A study by the Centre for Science and Environment (CSE), a non-profit public interest research and advocacy group based in New Delhi, did a reality check of cities that secured the top 50 ranks in 2019.

It found that the Swachh Survekshan 2019 has rewarded cities that implemented a cleanliness drive during the two to three months of the survey.

Many cities that work all year towards household-level segregation, decentralized recycling and reuse of waste were given poor rankings.

Visual cleanliness has become key?

  • Swachh Survekshan rankings have become like an annual affair when cities work to get good ranking for three-four months, and are lax for the rest of the year.
  • The study found that only the top three cities – Indore, Ambikapur and Mysuru – had source segregation levels beyond 80%.
  • Nearly half of the 50 cities have segregation levels below 40%. Rajkot, Ranchi, Satara, Ghaziabad and Chandigarh, launched their segregation campaign just a few months before the survey, and have segregation levels below 20%.
  • Sustainable waste processing has been missing from most of the top-rated cities. Ujjain (rank 4), Ahmedabad (6), Ghaziabad (13) still dump bulk of their waste in landfills.
  • To the contrary, cities in Kerala, Tamil Nadu, Bihar, that have invested in decentralized waste processing systems, which are more sustainable, were ranked below 300.

Nearly half of India's incineration-based Waste-to-Energy (WtE) plants are defunct or are working below capacity, and many don’t comply with Solid Waste Management Rules, 2016, but most cities have proposed and promoted WtE plants.

In the survey, 75 per cent of the score was dependent on information collected through a third-party certifier, direct observation by a survey agency and citizen feedback. But this methodology was not strictly adhered to:

  • Swachh Survekshan 2019’s on-ground assessment was completed in a mere 28 days. The survey did not use adequate numbers of expert and qualified surveyors and certifiers to visit cities for data collection and observation. Many urban departments and city administrations raised their concerns about the incompetence of the surveyors.
  • Surveyors did not visit every city that they claimed to have assessed. For instance, site visits were made in only in six-seven of the 26 cities that were rated in Bihar. The remaining cities were asked to share documents and pictures on the online portal.

While releasing the results of the Survekshan, the MoHUA claimed that the country-wide segregation of waste at source has increased to 60 per cent and waste processing has gone up to 52 per cent (compared to a low 18 per cent at the start of the Swachh Bharat Mission). However, the CSE research report stated that the segregation levels have reached only about 40 per cent and waste processing is not more than 30 per cent.
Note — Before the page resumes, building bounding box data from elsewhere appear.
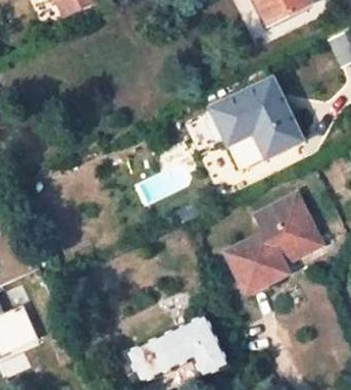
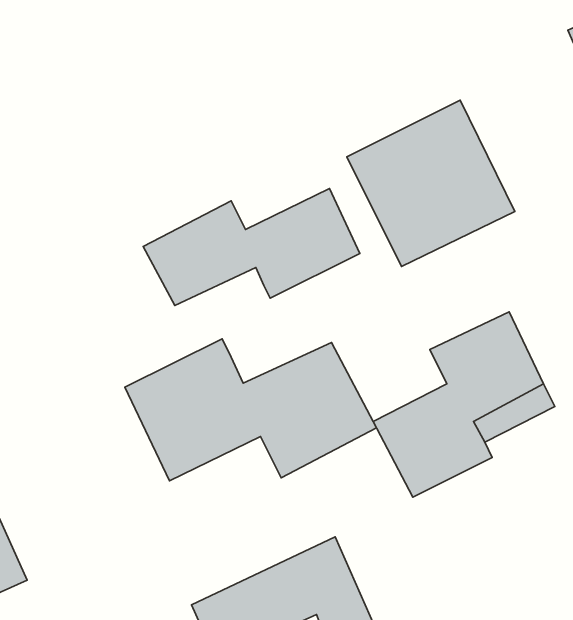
building: none -> [143,188,360,306]
building: none -> [125,339,377,481]

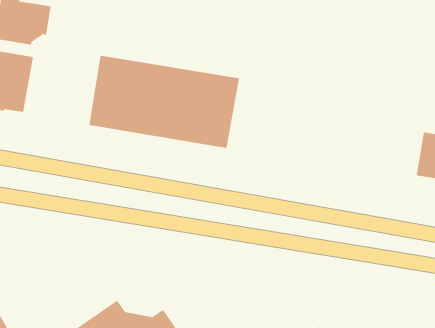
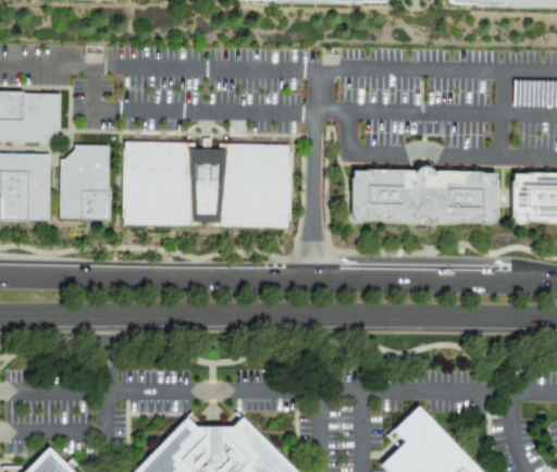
building: none -> [61,149,112,219]
building: none -> [355,166,498,219]

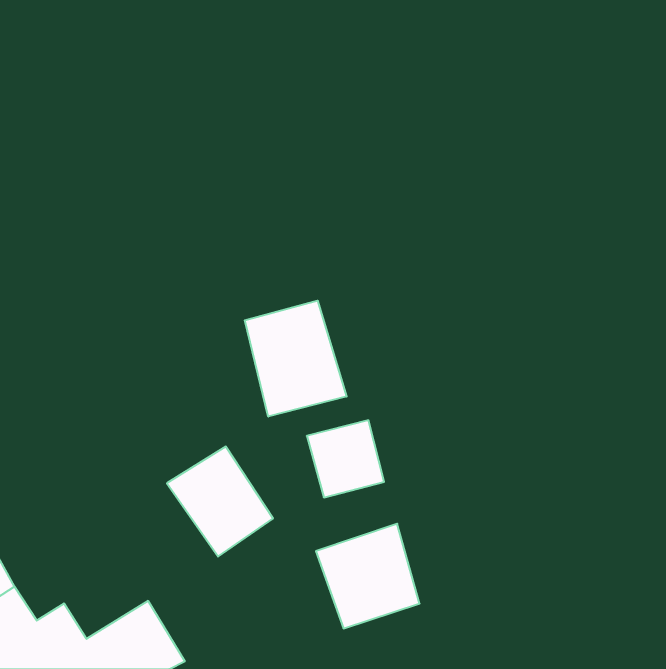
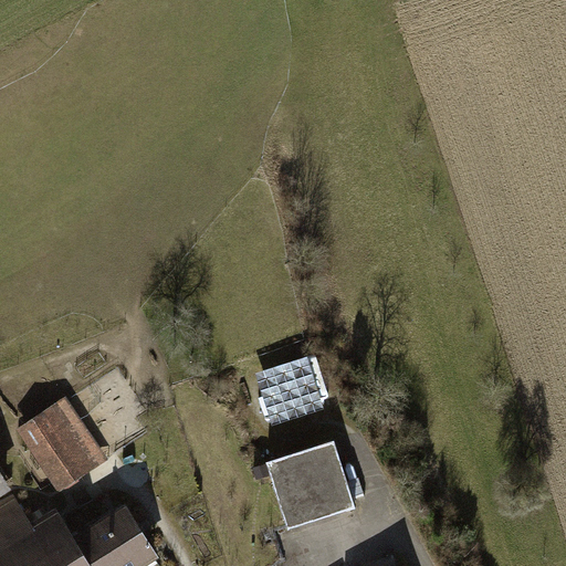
building: [245,301,347,417] -> none
building: [167,447,273,557] -> [14,398,104,491]

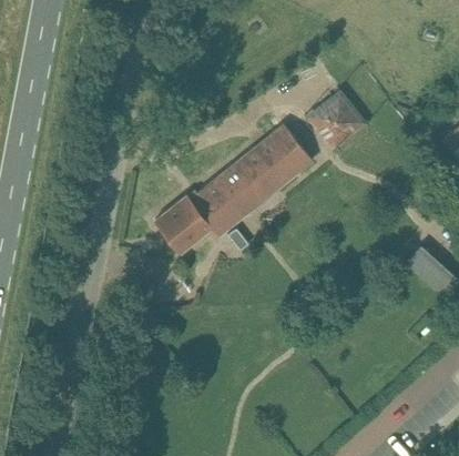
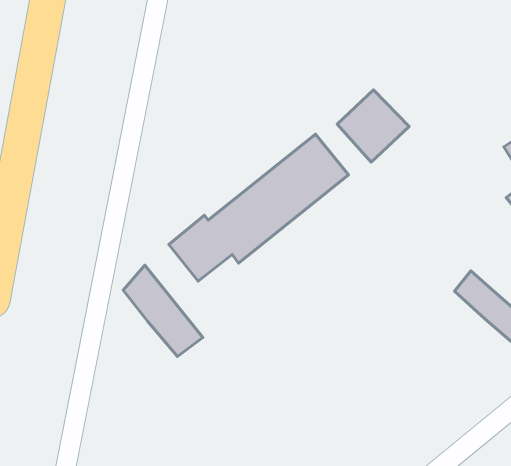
building: none -> [123,265,203,357]

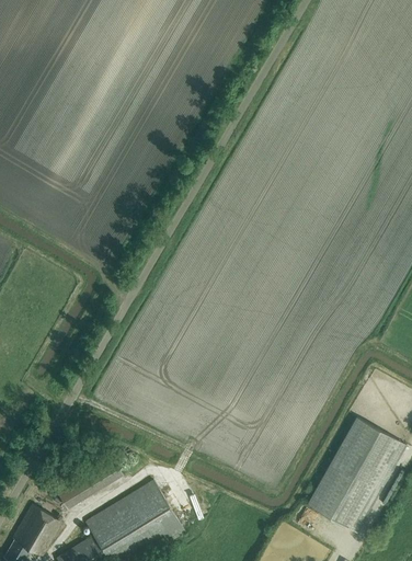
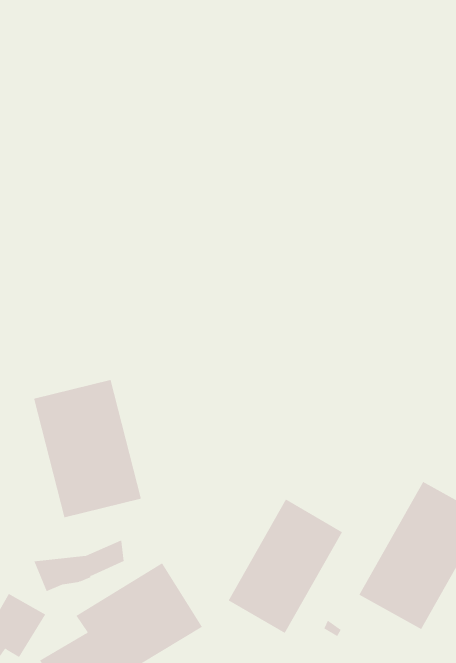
building: none -> [34,379,141,518]
building: none -> [228,499,343,634]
The source segregation campaign has been reduced to mere distribution of green and blue bins in many cities, but it is not enough to inculcate behavior change. It requires constant follow up and propagation, which has not happened in a majority of the cities.

Way forward

In the long run, an effective reform involves a sustained and knowledge based process that requires benchmarking, consultation, sharing of information and most importantly monitoring and evaluation. This report is inspired by the notion that, “What gets measured gets done” and therefore, it is intended to trigger a multi-stakeholder, participatory and reform-driven process.

There is a need for major reform in the way Swachh Survekshan is done. Swachh Survekshan has to follow the criteria established under the SWM Rules, 2016 that emphasize on segregation, have penalties for non-segregation and littering and user-fee collection.

Moreover, Survekshan should introduce cut-off criteria on all defined benchmarks where any city/associated stakeholders can objectively key-in data on a regular basis.

Learning Aid

Practice Question:

Swachh Survekshan 2019 has rewarded cities that implemented a cleanliness drive during the duration of the survey. Many cities that work year-round towards household-level segregation and decentralized recycling and reuse of waste were given poor rankings. Substantiate by giving suitable examples.